EXERCISE PASSAGE:
· · · ·

I agree it was probably and itch your horse wanted to scratch. I suspect the rain trinkling down my Lola's sides were annoying. With that said, my trainer warned me to assert better control while trail riding because a horse that isn't looking to you for direction... And making silly decisions like that... Could potentially cause injury... I am working on this.


----------



## AlexS (Aug 9, 2010)

If your mom is not comfortable with it, and you are, I would suggest changing horses for the next time out. Then before you get to the sand spot have the rolling horse behind and trot, keep trotting til you are through it, with her as close to the other horse as you can. Carry a whip if you need to keep her moving.


----------



## SAsamone (Nov 5, 2009)

I had a filly I was training lay down on me...she was sniffing the sand, and I thought she was scared of it...WRONG lol. She tried to roll in it. I had another horse do the same, but it was in the water. It was funny. Some horses really do it just to be brats though...I've seen trail horses who were just sick of doing whatever they were doing lay down and refuse to get up...I also had a friend (who I disagree with on ALOT of things horse-wise) that lives near me, canter and run her horse for miles. One day we were riding together after her riding him everyday like that, and she came to my house to ride for a bit. Poor thing was so tired he tried to lay down. We got him to my house, hosed him off and gave him some rest, and then she walked him home and let him rest for days...weeks even, I don't remember. But I just remember being so mad at her for riding that horse like that.....point being, there could be many reasons they lay down. Just depends on the horse and the situation at hand.

· · · ·

Reproduce verbatim everything in the forum thread about horses lying down on the trail, from "I agree it was" down to "working on this.".

SUPPLIED INFORMATION:
· · · ·

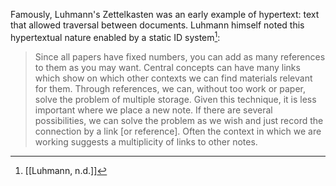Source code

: Famously, Luhmann's Zettelkasten was an early example of hypertext: text that allowed traversal between documents. Luhmann himself noted this hypertextual nature enabled by a static ID system[^1]:
> Since all papers have fixed numbers, you can add as many references to them as you may want. Central concepts can have many links which show on which other contexts we can find materials relevant for them. Through references, we can, without too work or paper, solve the problem of multiple storage. Given this technique, it is less important where we place a new note. If there are several possibilities, we can solve the problem as we wish and just record the connection by a link \[or reference\]. Often the context in which we are working suggests a multiplicity of links to other notes.

[^1]: [[Luhmann, n.d.]]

· · · ·

SOLUTION TO THIS EXERCISE:
I agree it was probably and itch your horse wanted to scratch. I suspect the rain trinkling down my Lola's sides were annoying. With that said, my trainer warned me to assert better control while trail riding because a horse that isn't looking to you for direction... And making silly decisions like that... Could potentially cause injury... I am working on this.